HOME » 油職人今昔話
昭和当時を思い出したりしていると、今では見なくなった(あまり見なくなった)モノがあることに気付く。
見なくなったモノは凄い量かもしれないので、極一部の気になったモノに限定していることをお断りしておく。
当時、自動車のバッテリーの性能が悪く、エンジンのかかりも悪く、チョークは手動でエンジンをかけるのにコツがいった。
直ぐにバッテリーがあがってしまいバッテリーエンコは当たり前だった。
補助始動の道具として当時の自動車にはクランクレバーが常備されていた。バイクで言うキックレバーに相当するものだ。想像が出来ないかもしれないが、とにかくエンジンの始動にはコツがいる厄介な作業だった。
バッテリー事情も良くなり、エンジンの始動性も良くなったことで現在の自動車にクランクレバーを見ることはない。
発電方式はダイナモと呼ばれる直流発電だったが現在この発電方式は使われていない?
現在はオルターネーターと呼ばれる交流発電だ。
ポイント式点火のポイントは古い四輪や二輪に見ることが出来るくらいで新型車に見ることは無い。
それに呼応して、若い整備士の工具箱にポイントヤスリを見ることも無くなった。
吸入方式が燃料噴射になることでキャブレターが少しずつ消えている。

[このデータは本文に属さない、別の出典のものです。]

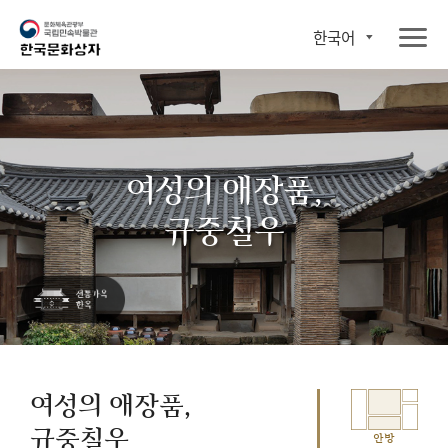
한국어
여성의 애장품,
규중칠우
여성의 애장품,
규중칠우
안방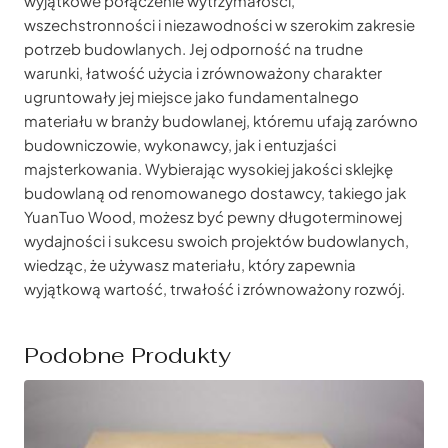
wyjątkowe połączenie wytrzymałości,
wszechstronności i niezawodności w szerokim zakresie
potrzeb budowlanych. Jej odporność na trudne
warunki, łatwość użycia i zrównoważony charakter
ugruntowały jej miejsce jako fundamentalnego
materiału w branży budowlanej, któremu ufają zarówno
budowniczowie, wykonawcy, jak i entuzjaści
majsterkowania. Wybierając wysokiej jakości sklejkę
budowlaną od renomowanego dostawcy, takiego jak
YuanTuo Wood, możesz być pewny długoterminowej
wydajności i sukcesu swoich projektów budowlanych,
wiedząc, że używasz materiału, który zapewnia
wyjątkową wartość, trwałość i zrównoważony rozwój.
Podobne Produkty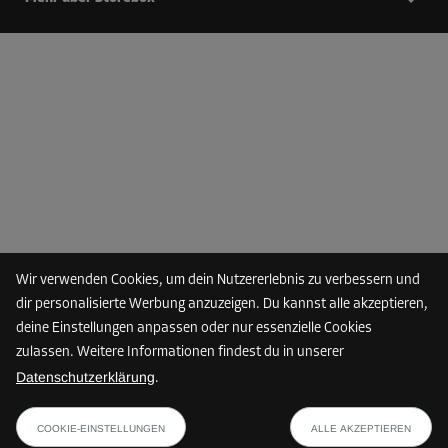
Wir verwenden Cookies, um dein Nutzererlebnis zu verbessern und
dir personalisierte Werbung anzuzeigen. Du kannst alle akzeptieren,
deine Einstellungen anpassen oder nur essenzielle Cookies
zulassen. Weitere Informationen findest du in unserer
Datenschutzerklärung
.
COOKIE-EINSTELLUNGEN
ALLE AKZEPTIEREN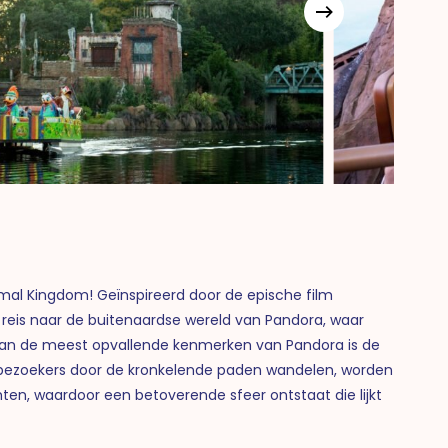
mal Kingdom! Geïnspireerd door de epische film
eis naar de buitenaardse wereld van Pandora, waar
an de meest opvallende kenmerken van Pandora is de
jl bezoekers door de kronkelende paden wandelen, worden
ten, waardoor een betoverende sfeer ontstaat die lijkt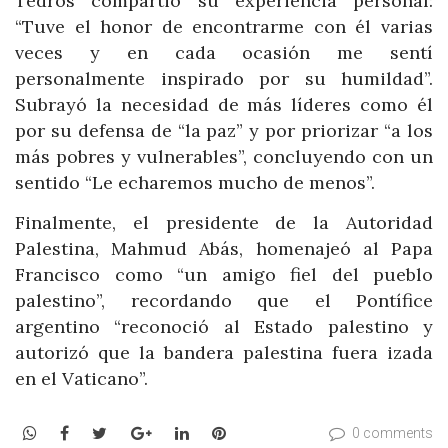
Tedros compartió su experiencia personal:
“Tuve el honor de encontrarme con él varias
veces y en cada ocasión me sentí
personalmente inspirado por su humildad”.
Subrayó la necesidad de más líderes como él
por su defensa de “la paz” y por priorizar “a los
más pobres y vulnerables”, concluyendo con un
sentido “Le echaremos mucho de menos”.
Finalmente, el presidente de la Autoridad
Palestina, Mahmud Abás, homenajeó al Papa
Francisco como “un amigo fiel del pueblo
palestino”, recordando que el Pontífice
argentino “reconoció al Estado palestino y
autorizó que la bandera palestina fuera izada
en el Vaticano”.
WhatsApp
Facebook
Twitter
Google+
LinkedIn
Pinterest
0 comments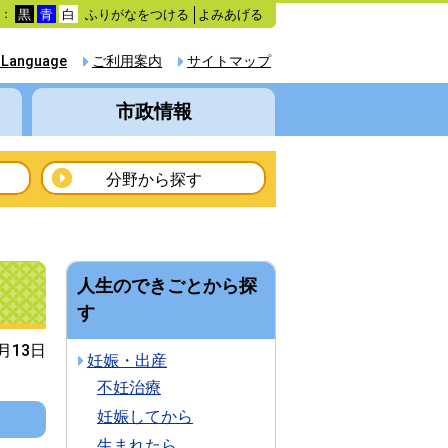
ふりがなをつける
よみあげる
色：
黒
青
白
 Language
ご利用案内
サイトマップ
市政情報
分野から探す
人生のできごとから探
す
5月13日
妊娠・出産
不妊治療
妊娠してから
生まれたら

四輪車では高性能の代名詞だったSUやウェバーのキャブレターは見なくなった。
ある日おいらのところに出入りしている四輪整備士から電話がきた。
SUキャブのバランスの取り方が判らないのでアドバイスしてとのことだった。
この若き整備士SUキャブレターの存在は知っていたが、見たこともいじったこともないとのことだった。
実はおいらも彼から電話もらうまでSUやウェバーの存在を忘れていた。
当時おいらはSUやウェバーのキャブ調整は得意で、これらのキャブ搭載車が入庫すると、おいらが指名されたもんだ。
輸入商社に入りたての頃、海外との通信手段は電話とテレックスだった。
ファックスそしてインターネットと移り変わり、テレックスを見ることは無くなった。
テレックスは電話回線を使い、タイプライターのようにアルファベットを打って通信するもので、英文かローマ字限定の通信手段であった。テレックス室は物凄くうるさかった思い出がある。
タイプライター(英文と和文)もワープロの出現により姿を消した。
タイプライターには鉄砲好き、バイク好きにはたまらないレミントンやトライアンフなんてぇモノがあった。
タイプライターのメンテナンス屋も無くなってしまったと思う。
最近(何年か前)切実な悩みとして整髪料の「スコアー」(ライオン株式会社製)が市場から消えてしまったことだ。
高校時代から現在まで使い続けてきたもので、代替品を探しているのだが未だに見つからない。
歯磨きのチューブのようなものに入っていて、グリーンぽい半透明のゼリー状なのに付けるとサラっとしている。髪が乱れても水を付けると整髪力が蘇る優れモノだったのに残念だ。
スコアーが新発売されたとき成分が植物性?と謳っていたので飛びついた記憶がある。
木炭車、トロリーバス、トレーラーバス、蒸気機関車、百貨店のアドバルーン・・・・・
見なくなり忘れ去られたモノの中に、現在の技術で蘇させると優れモノに変身するのがあるかもしれない。